Using its unique ATLAS proprietary technology platform, Genocea Biosciences (NASDAQ:GNCA) is developing cancer immunotherapies that direct the body’s own tumor-fighting T-cells to the most therapeutically relevant cancer targets, or antigens, by identifying the targets that matter most.
“For years, innovation in cancer immunotherapies has focused on cancer vaccine delivery systems while overlooking antigen selection,” Chip Clark, president and CEO, says in an interview with BioTuesdays. “The process of including the right antigens is a critical and much needed step in setting up cancer vaccines and cell therapies for success.”
Mr. Clark explains that ATLAS is a powerful and proprietary platform that profiles both the patient’s tumor and the immune responses the patient makes to that tumor. “And because it finds the tumor antigens to which the patient’s immune system can mount anti-tumor responses, ATLAS enables therapies that do just that. The right targets ensure greater relevance to the patient,” he states.
At the end of 2019, Genocea presented preclinical data that revealed vaccines
containing certain inhibitory neoantigens – what it calls inhibigens – can accelerate tumor growth. ATLAS was able to identify these neoantigens, which were found to reverse the efficacy of a protective therapy or vaccine, even if it also contains stimulatory neoantigens.
“Failure to focus immune responses on the right antigens, and/or focusing on inhibigens, may help to explain the failure of immune checkpoint inhibitors, neoantigen vaccines and cell therapies in certain patients,” he suggests.
“Our results are a powerful validation of novel inhibitory neoantigen, or inhibigen, biology and reveal another facet of the strengths of ATLAS,” Mr. Clark says. “Using ATLAS to include the therapeutically relevant antigens and to exclude inhibigens should enable more immunogenic and clinically effective immunotherapies.”
In addition to inhibigens, the company has identified “shared neoantigens” that are common to multiple patients, which could pave the way to more successful clinical development of personalized vaccines and therapies.
And, using ATLAS, Genocea has culled that list to eliminate shared neoantigens that are actually inhibigens in some or all patients. “We are leading the next wave of immunotherapies for more cancer-free patients,” Mr. Clark contends.
Genocea has two lead products: GEN-009, a neoantigen vaccine, and GEN-011, a neoantigen T-cell therapy. The company also is developing a follow-on neoantigen cancer vaccine.
In part A of an ongoing Phase 1/2a trial, the company unveiled immunogenicity data generated by GEN-009 that supports its contention that ATLAS has the potential to be different and better.
“GEN-009 generated immune responses from both CD4+ and CD8+ T-cells to 99% of all immunized peptides, which is unprecedented for neoantigen vaccination,” Mr. Clark says. “Such a broad response may help the immune system to overwhelm the tumor, so it doesn’t have a chance to mutate and evade the body’s response.”

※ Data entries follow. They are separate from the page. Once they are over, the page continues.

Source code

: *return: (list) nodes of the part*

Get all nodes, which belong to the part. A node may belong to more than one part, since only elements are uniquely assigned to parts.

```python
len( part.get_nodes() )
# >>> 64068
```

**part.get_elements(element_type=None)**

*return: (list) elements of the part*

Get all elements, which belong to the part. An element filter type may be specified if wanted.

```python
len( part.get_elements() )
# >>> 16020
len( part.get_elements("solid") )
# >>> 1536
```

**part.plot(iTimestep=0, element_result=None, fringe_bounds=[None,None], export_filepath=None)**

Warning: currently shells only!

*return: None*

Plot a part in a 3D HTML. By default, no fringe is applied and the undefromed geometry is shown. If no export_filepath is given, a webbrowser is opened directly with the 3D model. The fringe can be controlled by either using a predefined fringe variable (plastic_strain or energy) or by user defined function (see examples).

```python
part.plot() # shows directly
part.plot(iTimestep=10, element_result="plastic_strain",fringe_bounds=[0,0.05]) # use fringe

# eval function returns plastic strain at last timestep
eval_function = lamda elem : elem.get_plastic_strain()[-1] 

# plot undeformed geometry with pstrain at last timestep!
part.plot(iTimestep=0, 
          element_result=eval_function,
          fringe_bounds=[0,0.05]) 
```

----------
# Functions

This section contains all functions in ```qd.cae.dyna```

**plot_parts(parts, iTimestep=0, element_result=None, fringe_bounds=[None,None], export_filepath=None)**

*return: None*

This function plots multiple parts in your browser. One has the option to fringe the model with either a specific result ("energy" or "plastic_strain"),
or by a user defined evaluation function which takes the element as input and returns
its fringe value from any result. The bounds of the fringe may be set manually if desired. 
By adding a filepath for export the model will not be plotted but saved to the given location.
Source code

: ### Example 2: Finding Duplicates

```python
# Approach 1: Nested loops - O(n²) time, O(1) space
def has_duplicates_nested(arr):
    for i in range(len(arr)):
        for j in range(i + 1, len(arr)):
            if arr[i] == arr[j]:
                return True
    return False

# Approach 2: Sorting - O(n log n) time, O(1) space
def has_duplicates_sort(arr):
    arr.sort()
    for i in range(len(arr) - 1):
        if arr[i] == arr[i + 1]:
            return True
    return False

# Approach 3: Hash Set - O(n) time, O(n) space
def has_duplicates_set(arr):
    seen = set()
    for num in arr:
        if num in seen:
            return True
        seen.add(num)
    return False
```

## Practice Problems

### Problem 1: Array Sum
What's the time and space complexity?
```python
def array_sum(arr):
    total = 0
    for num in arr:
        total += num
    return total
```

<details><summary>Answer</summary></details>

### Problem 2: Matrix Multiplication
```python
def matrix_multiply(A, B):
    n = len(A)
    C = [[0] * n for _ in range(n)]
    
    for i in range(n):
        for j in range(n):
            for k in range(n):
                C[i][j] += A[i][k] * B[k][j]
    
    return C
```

The study’s findings, first presented at the ASCO conference in 2019, were selected by ASCO as a Top 10 immuno-oncology abstract.
In part B of the Phase 1/2a study, GEN-009 is being studied in combination with immune checkpoint inhibitors in patients with advanced melanoma, non-small cell lung cancer, squamous cell carcinoma of the head and neck, and bladder and kidney cancers. The vaccine is administered after a response to checkpoint inhibitors has been determined. The objectives of the study are safety, immunogenicity and initial efficacy three months post-vaccination. Genocea hopes to report an interim readout in mid-2020.
According to Mr. Clark, neoantigen cell therapies, such as tumor-infiltrating lymphocyte (TIL) therapy, have demonstrated efficacy in some late-stage cancer patients. “GEN-011 has the potential to improve upon even this effective modality by harnessing ATLAS,” he contends.
Rather than simply growing and re-infusing TILs, he says Genocea will use ATLAS to identify an anti-tumor T-cell response and then grow only those T-cells, while excluding those to inhibigens. By doing so, and by using T-cells taken from a patient’s peripheral blood rather than the tumor, Genocea aims to develop a neoantigen-specific cell therapy that is more potent and easier to make than other T-cell therapies, he suggests.
“Using a patient’s own non-engineered T-cells could address a range of tumor types, improve on safety, and the speed and cost of manufacturing,” Mr. Clark adds.
Genocea intends to file an IND for GEN-011 in the second quarter of 2020, with a preliminary clinical readout in the first half of 2021.
“2020 is shaping up as an exciting time for us as we continue to exploit ATLAS for valuable insights that help inform cancer vaccine development and progress our two lead candidates further into the clinic,” Mr. Clark says.